About this task: Output the records below in full, word for word; pictures do not belong in it.

☆ ☆ ☆

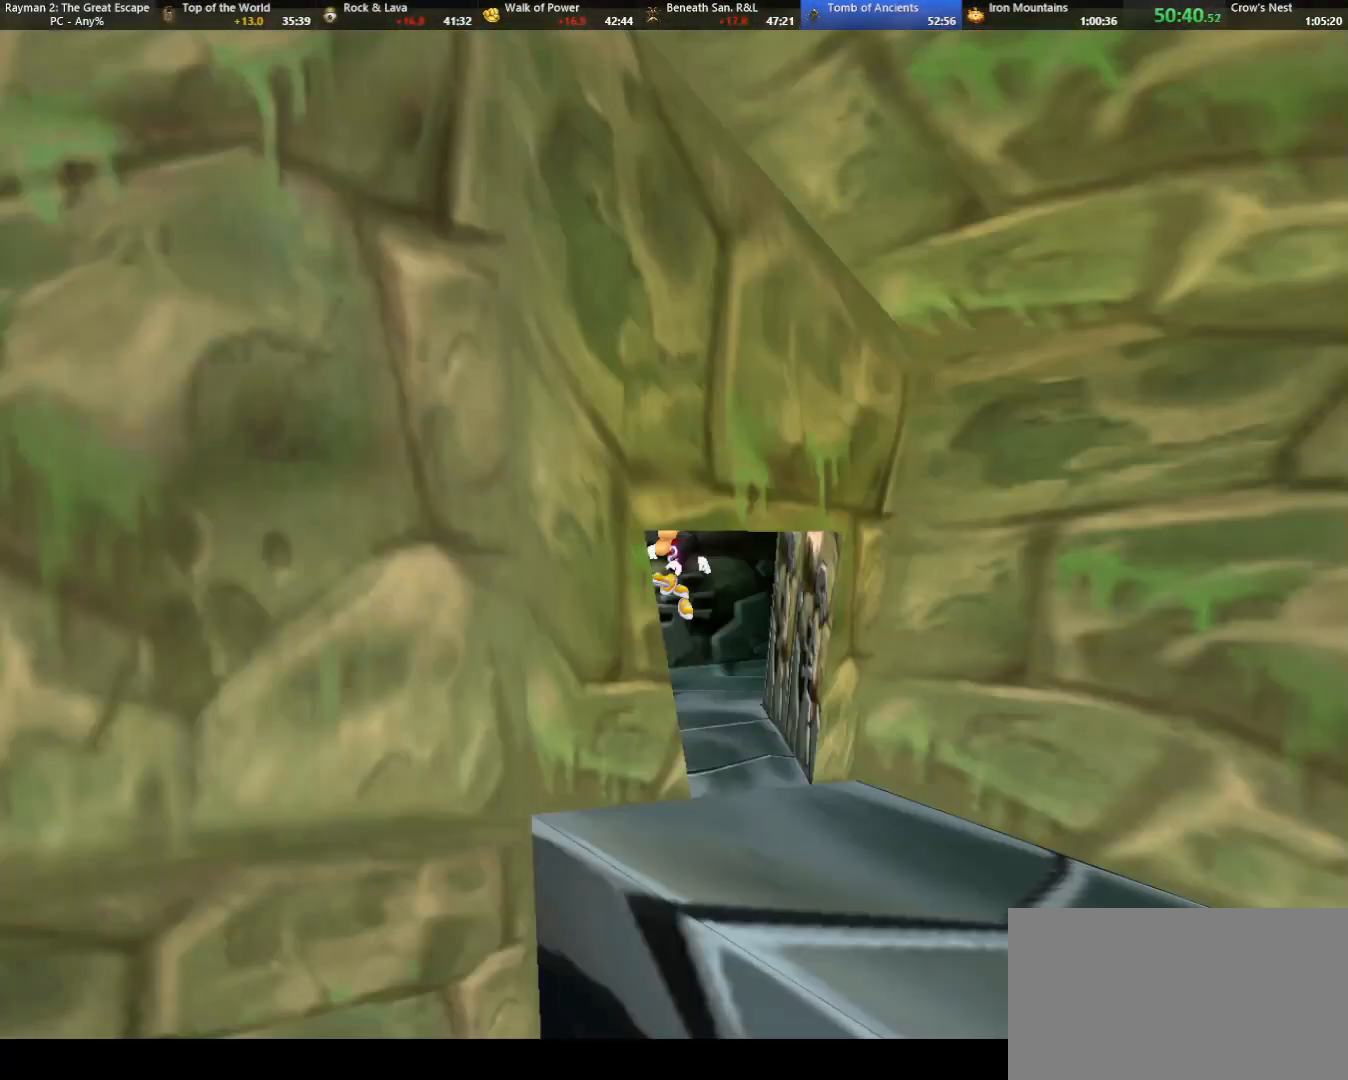
{"keys": [], "events": [[133, "left", "up"], [167, "up", "up"]]}
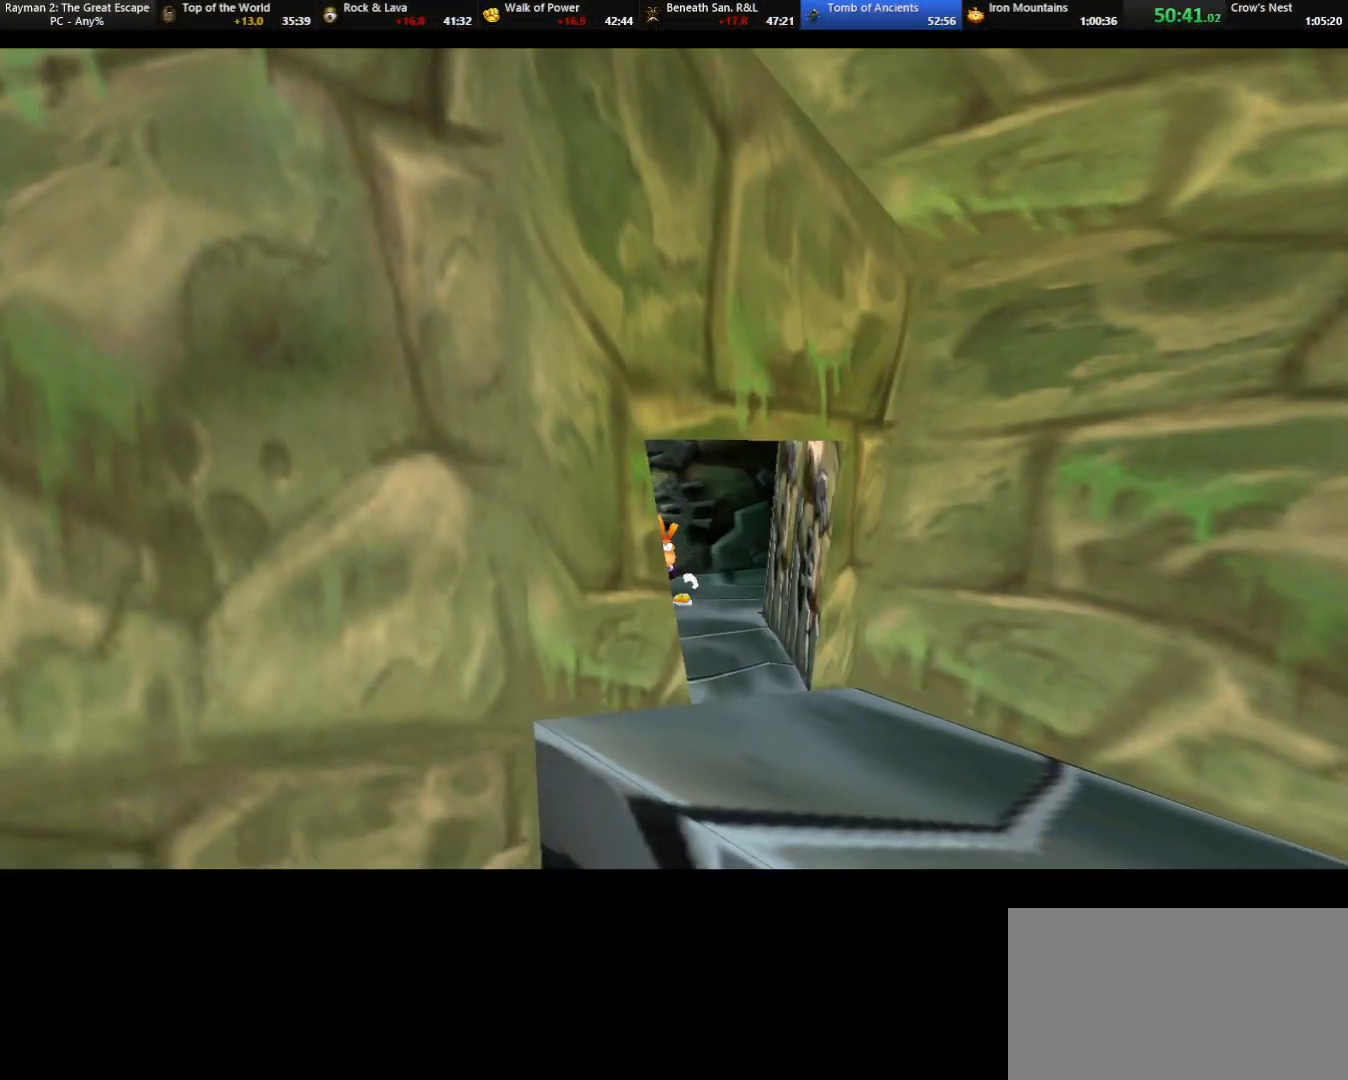
{"keys": ["down", "right"], "events": [[50, "down", "down"], [100, "right", "down"]]}
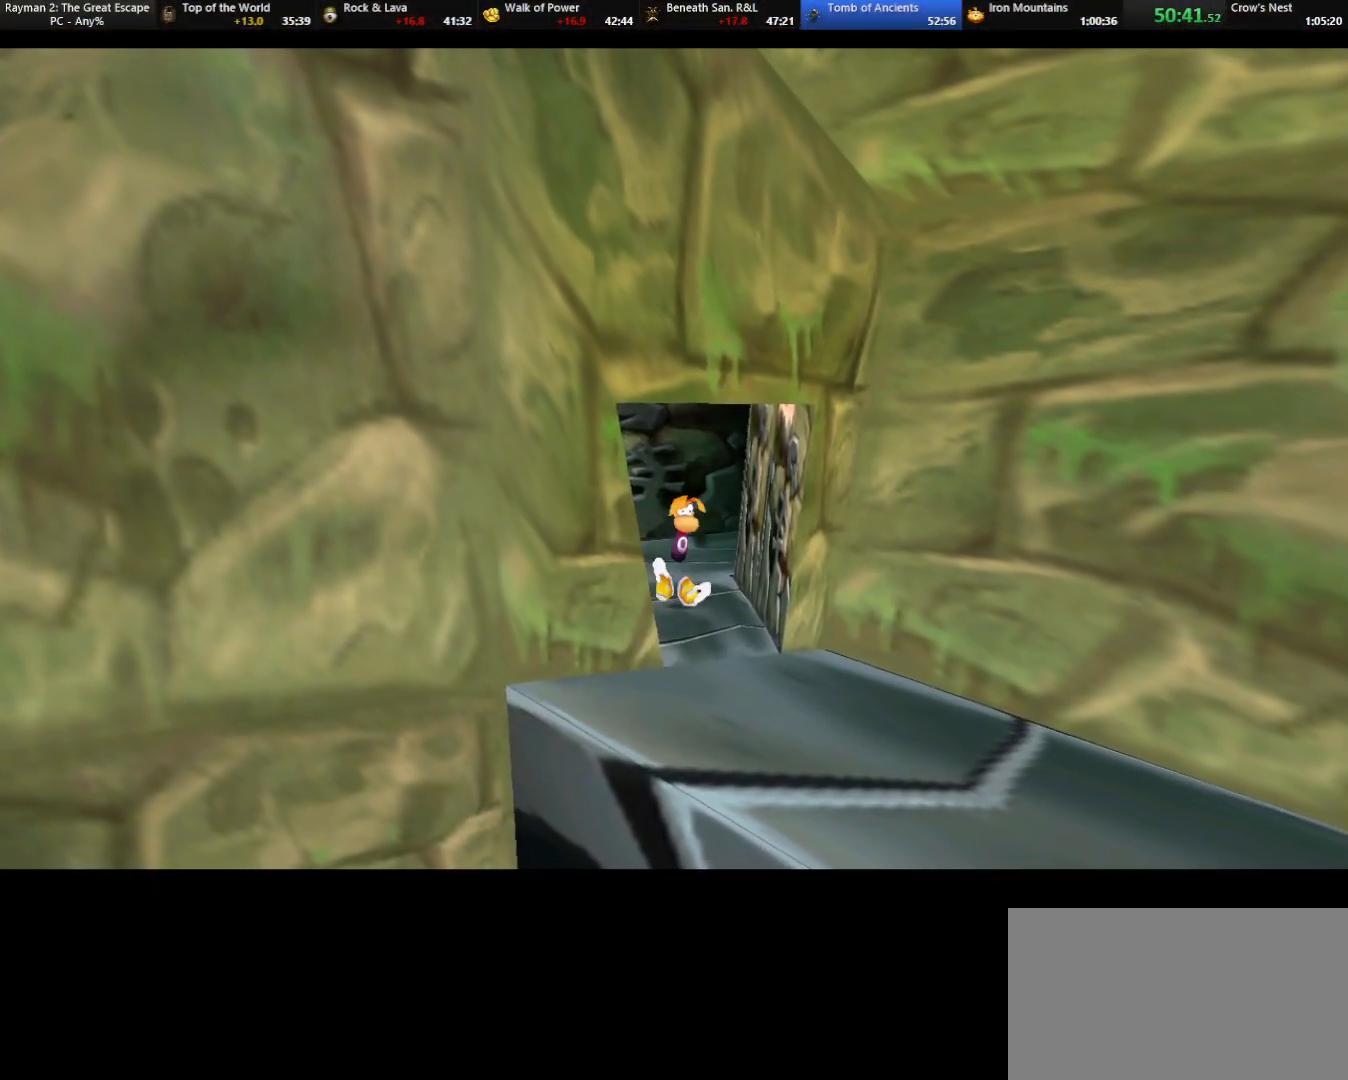
{"keys": ["down", "right"], "events": []}
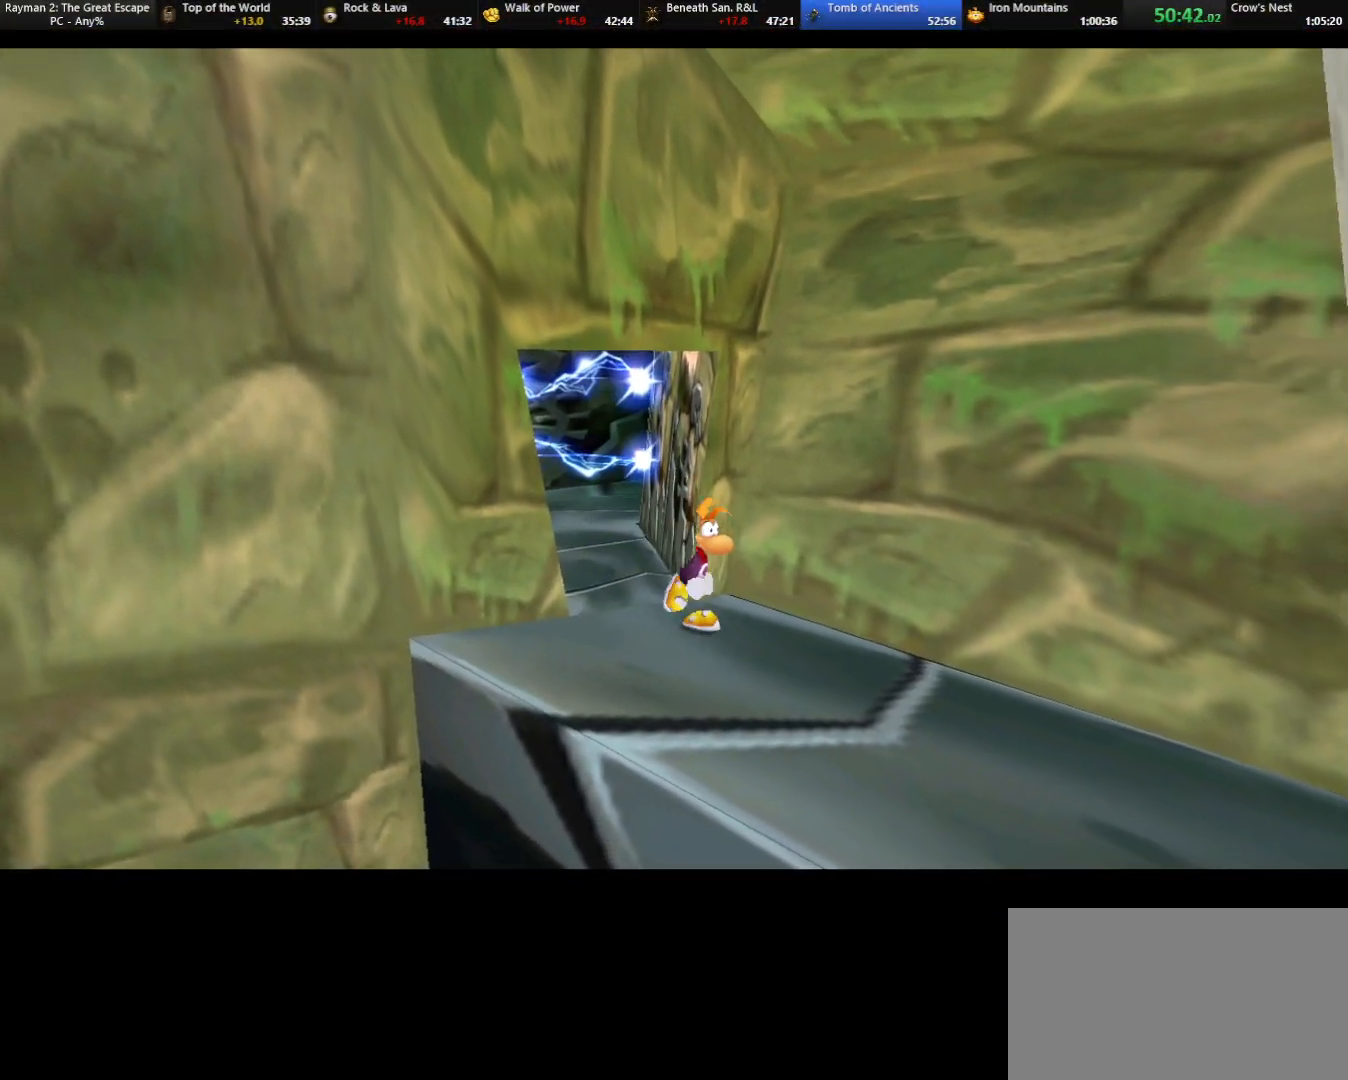
{"keys": ["down", "right"], "events": []}
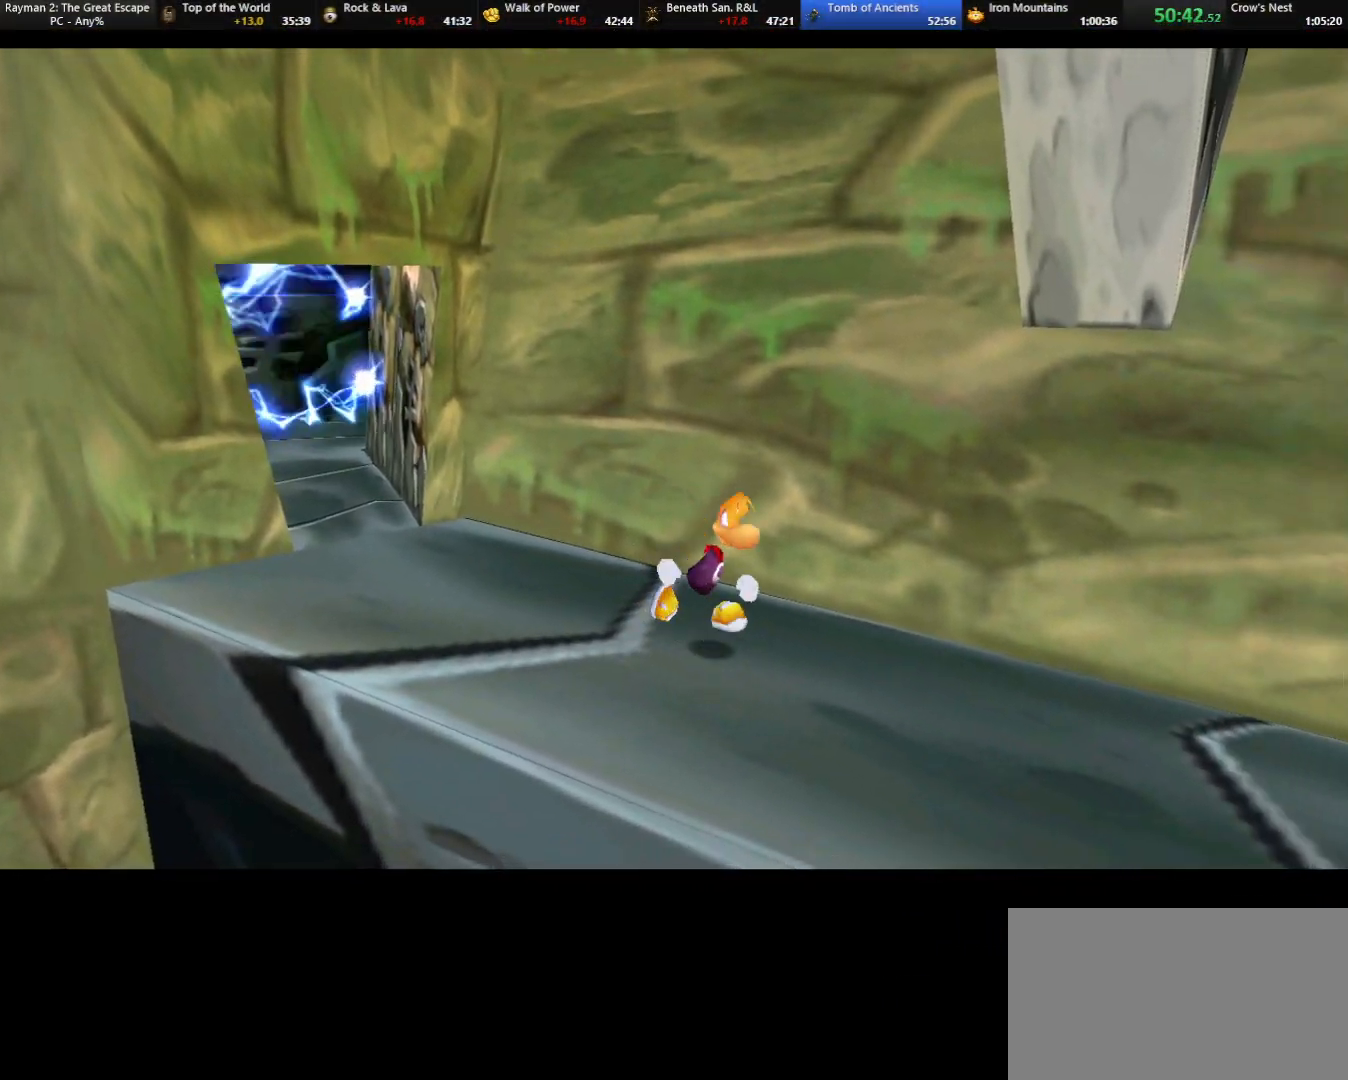
{"keys": ["caml", "right"], "events": [[383, "caml", "down"], [417, "down", "up"]]}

☆ ☆ ☆

Task result:
{"keys": [], "events": [[133, "left", "up"], [167, "up", "up"]]}
{"keys": ["down", "right"], "events": [[50, "down", "down"], [100, "right", "down"]]}
{"keys": ["down", "right"], "events": []}
{"keys": ["down", "right"], "events": []}
{"keys": ["caml", "right"], "events": [[383, "caml", "down"], [417, "down", "up"]]}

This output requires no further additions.